Over the past 20 years, Sustainable Business Network has taken sustainable business practice from the fringes to front and centre. Founder and CEO Rachel Brown tells Business is Boring how all businesses can improve their impact.
The Sustainable Business Network has been at the forefront of advocacy and community in New Zealand business for around 20 years, helping businesses understand their environmental impact and improve how they carry out business.
Over this time the ideas they advance have gone from the fringe of business thinking, to being at the heart of many great companies and the centre of the conversation – in large part because of the work of the people in the network, and its leadership.
Founder and CEO Rachel Brown joined Simon Pound on Business is Boring to talk about the journey of founding the Sustainable Business Network, the sustainability issues and opportunities facing business today and how businesses can access tools to do better in every way.
Listen to Business is Boring, the award-winning weekly podcast series brought to you by The Spinoff and Spark Lab. Host Simon Pound talks to everyone from accidental entrepreneurs to industry leaders about their business journeys and what propelled them to where they are today.
Simon Pound: How did you become interested in sustainability?
Rachel Brown: My parents were both science teachers. I grew up hanging out in mangrove swamps with my mum, and my dad used to love doing [science experiments] like making bombs and making these extraordinary loud bangs. So I kind of grew up with it. But my parents were very keen on social and environmental issues, so we learned a lot about that growing up.
I went through university and got a science degree, not surprisingly, and then I went overseas. I grew up in a time when New Zealand was pretty egalitarian, it was pretty clean, and then I travelled the world for three and a half years and that was the first time I ever saw pollution and poverty at the scale you just never saw here. That really affected me. I saw massive businesses in places that were quite poor, that were belching out pollution into the area where these people were having to live and they didn’t have a choice. I felt really concerned about that, and came back to New Zealand and did some more study, and learnt all about the role that business can play in sustainability.
I started working for council, which was fun, because it was Bob Harvey at the time, who was the mayor of Waitākere. While I was doing that, I got frustrated with people in the business space, who I was meant to be working with, expecting me to do things like sort out their parking issues, or move some signs or something like that, when I wanted to talk to them about the state of the planet, and a better way of doing business. So I left and set up an organisation called the Environmental Business Network.
That eventually merged with another organisation, which was the Businesses for Social Responsibility, and that’s kind of how the SBN started.
Tell me about how you decided to use business as the vehicle to advance sustainability causes, rather than like an activism or political solution – because that wasn’t the norm when you started.
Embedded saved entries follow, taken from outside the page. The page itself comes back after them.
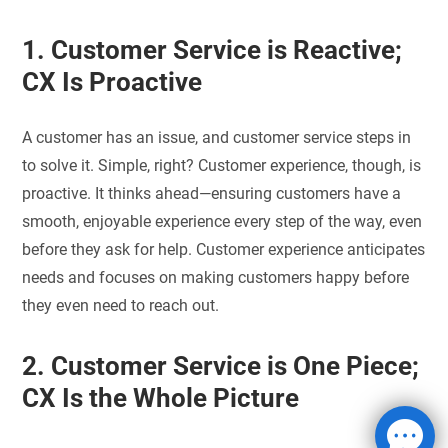
1. Customer Service is Reactive;
CX Is Proactive
A customer has an issue, and customer service steps in
to solve it. Simple, right? Customer experience, though, is
proactive. It thinks ahead—ensuring customers have a
smooth, enjoyable experience every step of the way, even
before they ask for help. Customer experience anticipates
needs and focuses on making customers happy before
they even need to reach out.
2. Customer Service is One Piece;
CX Is the Whole Picture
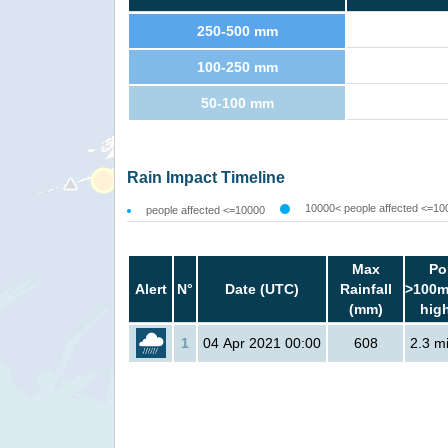
250-500 mm
100-250 mm
50-100 mm
Rain Impact Timeline
10000< people affected <=10
people affected <=10000
Max
Po
Alert
N°
Date (UTC)
Rainfall
>100m
(mm)
hig
1
04 Apr 2021 00:00
608
2.3 mi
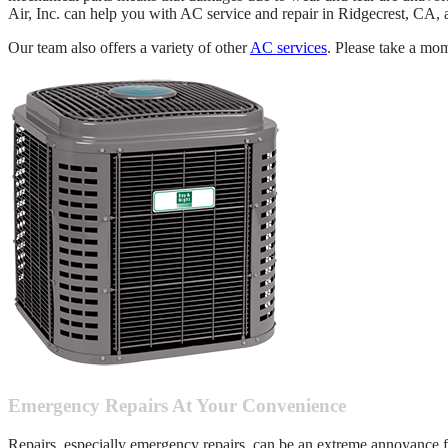
Air, Inc. can help you with AC service and repair in Ridgecrest, CA, 
Our team also offers a variety of other
AC services
. Please take a mo
Emergency Repairs At Your Convenience
Repairs, especially emergency repairs, can be an extreme annoyance f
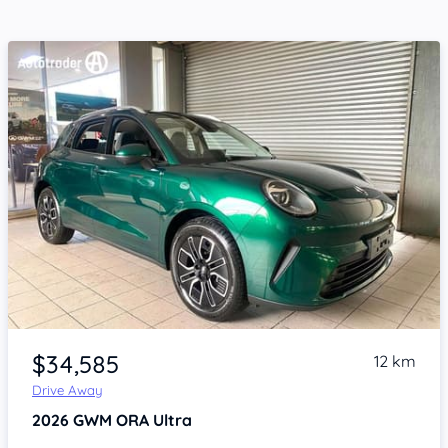
Item 1 of 4
$34,585
12 km
Drive Away
2026
GWM ORA
Ultra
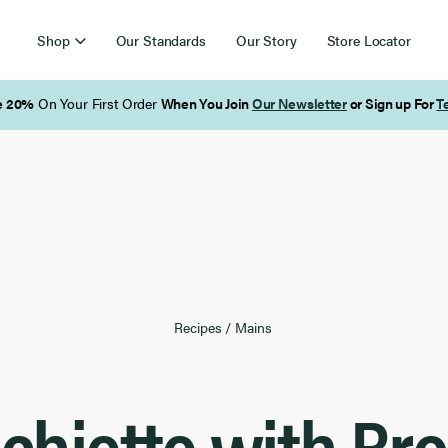
Shop
Our Standards
Our Story
Store Locator
Free Shipping on Orders Over $85
Recipes
/
Mains
chiette with Bro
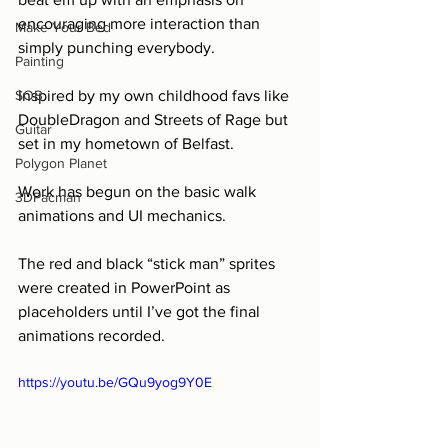
encouraging more interaction than 
Make Your Bed
simply punching everybody.
Painting
SOB
Inspired by my own childhood favs like 
DoubleDragon and Streets of Rage but 
Guitar
set in my hometown of Belfast.
Polygon Planet
Work has begun on the basic walk 
3DPacman
animations and UI mechanics.
The red and black “stick man” sprites 
were created in PowerPoint as 
placeholders until I’ve got the final 
animations recorded.
https://youtu.be/GQu9yog9Y0E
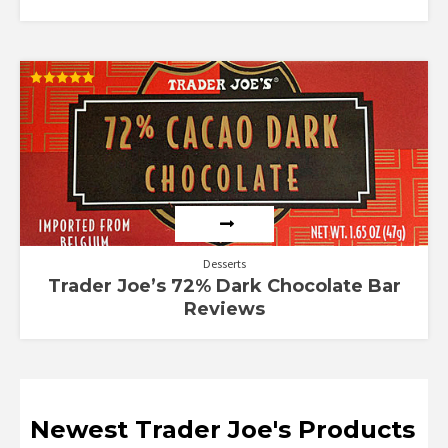
Rated
5.00
out of 5
Desserts
Trader Joe’s 72% Dark Chocolate Bar
Reviews
Newest Trader Joe's Products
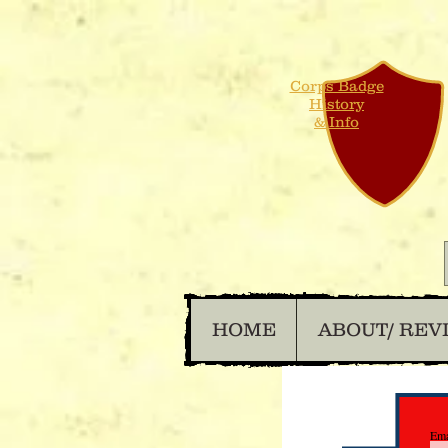
Corps Badge
History
& Info
HOME
ABOUT/ REV
Ema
What I saw when I was working for council was it was filled with great people, but it’s very rules-focused and it’s not very innovative. Then I’d be out there talking to businesspeople and I just felt like they were bright-eyed, bushy tailed, they could see solutions and they could innovate quickly, particularly SMEs. So I became excited about “how do we get these people together, grow a network of like-minded people who can share ideas and get excited?”
So what does the Sustainable Business Network do today?
We do a lot of capability building for business, because there’s a lot of businesses out there who are short on time, they don’t know what they’re meant to be doing and are also concerned about cash flow. So what we’ve been doing is working with a bunch of different private and public sector partners to create really useful tools.
We do a lot of hand holding of business. Digital tools are useful, but actually businesses like to learn together. So we bring people together to do the learning together. How do you do a carbon footprint? What does that look like? And then how do I market it without greenwashing?
We also do a lot with our really progressive, awesome companies. We do a lot of showcasing and telling people that it’s possible. One of the excuses that I hear is “Yeah, that can happen overseas, but it can’t happen here.” And that’s just not right. The problem is we don’t hear enough about those amazing, innovative, circular, sustainable, regenerative companies.
Brokering is another role that we have. We have a directory, a list of organisations that have already got the solutions out there, that are super hard to find, or have been, and now we’ve got one place people can go to and find them much easier. So we bring the procurement option, anyone who’s looking to buy sustainably, to this group of people.
What advice would you have for someone who does want to change their impact and improve what they’re up to in their business?
Our network is really about being practical – getting things done. We don’t do a lot of lobbying, we inform, but really it’s about getting stuff done. So I would say join, have a chat with one of the people in the team to understand how we can help, and then just get cracking. There are so many tools and resources out there nowadays, you just just need to get creative.